Changing lattice metrics of synthetic cordierites; the metastable hexagonal to orthorhombic transformation sequence during isothermal annealing

Starting from glasses heated at 1290 degrees C, the irreversible transition of initially formed high-cordierite to orthorhombic low- cordierite was studied for pure Mg (sub 2) Al (sub 4) Si (sub 5) O (sub 18) as well as for K-doped cordierite according to the scheme KAlSi (sub -1) with 0.10 and 0.25 K pfu, using the Guinier method and synchrotron powder XRD, respectively. Instead of the classical distortion index DELTA, a 2 theta -range at higher angles was monitored. Compared to a theoretically calculated continuous change in cell parameters during the transformation, the data obtained after annealing for various lengths of time clearly show a discontinuous development with well Al,Si-ordered orthorhombic cordierites forming in small amounts after only 4 hr and increasing in mass with continued heating at the expense of hexagonal cordierite.
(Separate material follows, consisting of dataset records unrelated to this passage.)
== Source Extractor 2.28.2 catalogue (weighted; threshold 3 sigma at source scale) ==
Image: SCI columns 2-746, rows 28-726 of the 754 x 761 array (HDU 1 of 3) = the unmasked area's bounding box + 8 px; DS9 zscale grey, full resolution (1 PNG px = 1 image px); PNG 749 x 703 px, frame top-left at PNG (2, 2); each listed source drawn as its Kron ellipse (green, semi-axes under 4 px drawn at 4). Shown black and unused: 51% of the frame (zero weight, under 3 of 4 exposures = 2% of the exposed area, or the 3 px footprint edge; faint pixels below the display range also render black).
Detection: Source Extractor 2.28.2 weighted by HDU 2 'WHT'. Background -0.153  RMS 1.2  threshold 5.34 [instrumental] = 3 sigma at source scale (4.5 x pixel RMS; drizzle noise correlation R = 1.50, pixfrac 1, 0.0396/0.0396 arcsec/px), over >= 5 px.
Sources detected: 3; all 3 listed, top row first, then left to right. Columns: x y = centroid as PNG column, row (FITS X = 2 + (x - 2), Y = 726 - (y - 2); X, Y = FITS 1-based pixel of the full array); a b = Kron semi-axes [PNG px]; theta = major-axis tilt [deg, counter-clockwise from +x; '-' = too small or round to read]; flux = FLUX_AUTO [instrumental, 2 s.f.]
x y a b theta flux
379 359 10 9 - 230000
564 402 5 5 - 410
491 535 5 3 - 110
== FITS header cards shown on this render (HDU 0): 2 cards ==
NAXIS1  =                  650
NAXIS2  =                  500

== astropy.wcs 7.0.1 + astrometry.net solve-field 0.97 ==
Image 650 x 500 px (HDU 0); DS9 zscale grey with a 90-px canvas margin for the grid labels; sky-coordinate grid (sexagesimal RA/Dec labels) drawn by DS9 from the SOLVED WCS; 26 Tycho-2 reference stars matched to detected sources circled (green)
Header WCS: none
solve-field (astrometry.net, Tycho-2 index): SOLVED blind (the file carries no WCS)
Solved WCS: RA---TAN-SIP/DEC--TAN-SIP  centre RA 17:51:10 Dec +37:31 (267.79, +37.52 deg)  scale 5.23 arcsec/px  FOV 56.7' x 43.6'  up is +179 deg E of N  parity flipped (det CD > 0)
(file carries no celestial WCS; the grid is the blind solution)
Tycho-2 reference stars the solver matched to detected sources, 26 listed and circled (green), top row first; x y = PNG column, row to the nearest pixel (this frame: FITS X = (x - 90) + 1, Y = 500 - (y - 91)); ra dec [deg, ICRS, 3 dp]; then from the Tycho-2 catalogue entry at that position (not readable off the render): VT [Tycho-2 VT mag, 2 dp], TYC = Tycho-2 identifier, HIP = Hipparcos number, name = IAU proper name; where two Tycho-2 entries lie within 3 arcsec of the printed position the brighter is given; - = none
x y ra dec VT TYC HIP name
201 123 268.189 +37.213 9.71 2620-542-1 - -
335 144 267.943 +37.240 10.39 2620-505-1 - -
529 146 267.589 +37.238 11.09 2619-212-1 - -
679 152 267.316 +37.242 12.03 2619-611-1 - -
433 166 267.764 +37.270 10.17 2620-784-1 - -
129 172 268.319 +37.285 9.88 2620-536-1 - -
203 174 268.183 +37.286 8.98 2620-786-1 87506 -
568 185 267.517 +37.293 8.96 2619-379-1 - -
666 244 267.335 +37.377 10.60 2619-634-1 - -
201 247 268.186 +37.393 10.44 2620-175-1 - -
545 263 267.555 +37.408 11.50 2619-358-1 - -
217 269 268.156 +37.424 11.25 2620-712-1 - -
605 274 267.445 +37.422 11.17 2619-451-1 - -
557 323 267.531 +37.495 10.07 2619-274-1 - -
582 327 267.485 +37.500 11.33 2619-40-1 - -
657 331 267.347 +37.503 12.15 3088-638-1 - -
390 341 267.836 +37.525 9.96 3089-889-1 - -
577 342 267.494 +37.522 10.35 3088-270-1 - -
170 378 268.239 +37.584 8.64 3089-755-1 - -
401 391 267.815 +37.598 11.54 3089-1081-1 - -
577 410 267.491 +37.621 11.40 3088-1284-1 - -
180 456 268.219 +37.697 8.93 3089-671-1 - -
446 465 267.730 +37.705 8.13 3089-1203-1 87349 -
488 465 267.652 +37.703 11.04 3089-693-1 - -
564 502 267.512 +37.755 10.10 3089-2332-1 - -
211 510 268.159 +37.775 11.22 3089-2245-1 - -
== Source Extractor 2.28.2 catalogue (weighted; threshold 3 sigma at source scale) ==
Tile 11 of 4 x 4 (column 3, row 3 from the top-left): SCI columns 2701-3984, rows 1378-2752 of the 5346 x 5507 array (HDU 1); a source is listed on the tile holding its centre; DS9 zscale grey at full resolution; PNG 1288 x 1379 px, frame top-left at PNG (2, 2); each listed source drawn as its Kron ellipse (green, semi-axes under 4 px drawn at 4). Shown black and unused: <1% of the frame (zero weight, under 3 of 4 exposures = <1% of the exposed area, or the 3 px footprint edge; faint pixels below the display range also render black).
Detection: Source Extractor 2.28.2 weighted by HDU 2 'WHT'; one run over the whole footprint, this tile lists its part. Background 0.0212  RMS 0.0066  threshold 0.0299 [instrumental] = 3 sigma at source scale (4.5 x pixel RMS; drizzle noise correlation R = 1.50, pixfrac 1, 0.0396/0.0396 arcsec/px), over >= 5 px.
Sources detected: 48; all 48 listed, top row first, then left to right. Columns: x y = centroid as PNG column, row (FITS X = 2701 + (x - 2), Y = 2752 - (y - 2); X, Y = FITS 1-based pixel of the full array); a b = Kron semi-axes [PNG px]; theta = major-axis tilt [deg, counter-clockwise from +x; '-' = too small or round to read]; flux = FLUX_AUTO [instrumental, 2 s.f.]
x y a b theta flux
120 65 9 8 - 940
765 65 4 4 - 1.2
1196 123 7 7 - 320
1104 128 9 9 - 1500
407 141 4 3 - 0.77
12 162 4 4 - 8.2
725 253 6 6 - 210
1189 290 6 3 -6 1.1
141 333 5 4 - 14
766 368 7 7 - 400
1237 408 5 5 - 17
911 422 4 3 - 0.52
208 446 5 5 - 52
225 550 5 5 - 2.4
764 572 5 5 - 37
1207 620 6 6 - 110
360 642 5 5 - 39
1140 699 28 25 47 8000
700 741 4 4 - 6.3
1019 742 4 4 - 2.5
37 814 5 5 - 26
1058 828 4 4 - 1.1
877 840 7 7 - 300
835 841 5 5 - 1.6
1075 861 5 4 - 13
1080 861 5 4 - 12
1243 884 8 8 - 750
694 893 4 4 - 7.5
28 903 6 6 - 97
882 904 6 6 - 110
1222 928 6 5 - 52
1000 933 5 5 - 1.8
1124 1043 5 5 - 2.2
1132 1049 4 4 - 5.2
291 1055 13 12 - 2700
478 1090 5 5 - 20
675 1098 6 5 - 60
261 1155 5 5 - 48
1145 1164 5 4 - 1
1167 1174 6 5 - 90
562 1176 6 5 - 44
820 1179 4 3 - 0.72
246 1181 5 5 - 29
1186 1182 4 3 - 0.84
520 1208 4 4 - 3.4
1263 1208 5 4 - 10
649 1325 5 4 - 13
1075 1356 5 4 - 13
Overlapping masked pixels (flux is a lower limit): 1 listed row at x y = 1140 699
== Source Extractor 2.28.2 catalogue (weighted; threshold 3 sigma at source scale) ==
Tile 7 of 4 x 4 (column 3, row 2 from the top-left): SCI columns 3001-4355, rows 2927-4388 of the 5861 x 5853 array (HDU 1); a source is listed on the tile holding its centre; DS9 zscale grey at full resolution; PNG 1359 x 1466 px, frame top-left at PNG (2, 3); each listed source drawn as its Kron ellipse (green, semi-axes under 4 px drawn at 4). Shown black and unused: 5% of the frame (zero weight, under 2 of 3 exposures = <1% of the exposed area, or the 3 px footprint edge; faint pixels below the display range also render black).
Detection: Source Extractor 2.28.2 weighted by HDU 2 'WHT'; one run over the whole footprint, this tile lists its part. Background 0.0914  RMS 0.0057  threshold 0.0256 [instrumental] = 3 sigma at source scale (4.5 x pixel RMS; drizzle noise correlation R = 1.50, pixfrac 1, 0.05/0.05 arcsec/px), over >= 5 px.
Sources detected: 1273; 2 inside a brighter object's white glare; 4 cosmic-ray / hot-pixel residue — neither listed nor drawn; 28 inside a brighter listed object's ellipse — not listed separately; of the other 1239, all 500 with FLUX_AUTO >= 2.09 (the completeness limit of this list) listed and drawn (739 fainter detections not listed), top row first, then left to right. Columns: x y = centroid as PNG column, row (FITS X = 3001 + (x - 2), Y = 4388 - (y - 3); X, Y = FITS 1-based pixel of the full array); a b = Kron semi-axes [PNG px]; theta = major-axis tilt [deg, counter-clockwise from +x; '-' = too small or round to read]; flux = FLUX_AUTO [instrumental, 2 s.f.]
This metastable coexistence of two cordierite polymorphs is caused by slow reaction kinetics in the intimately intergrown polycrystalline aggregates formed by devitrification and contrasts with the abrupt transition observed in single crystals under identical heating conditions. For K-doped cordierite aggregates, the kinetically induced phase coexistence is conserved for longer heating periods the higher the amounts of K incorporated, and cordierites with intermediate cell parameters are observed periodically. On the basis of these results, earlier interpretations of NMR and IR spectra and of calorimetric data thought to have been obtained on single-phase cordierites must be reconsidered. For truly single- phase orthorhombic synthetic or natural cordierites, DELTA remains an important rapid indicator of cell parameters which are in turn dependent on the chemical composition.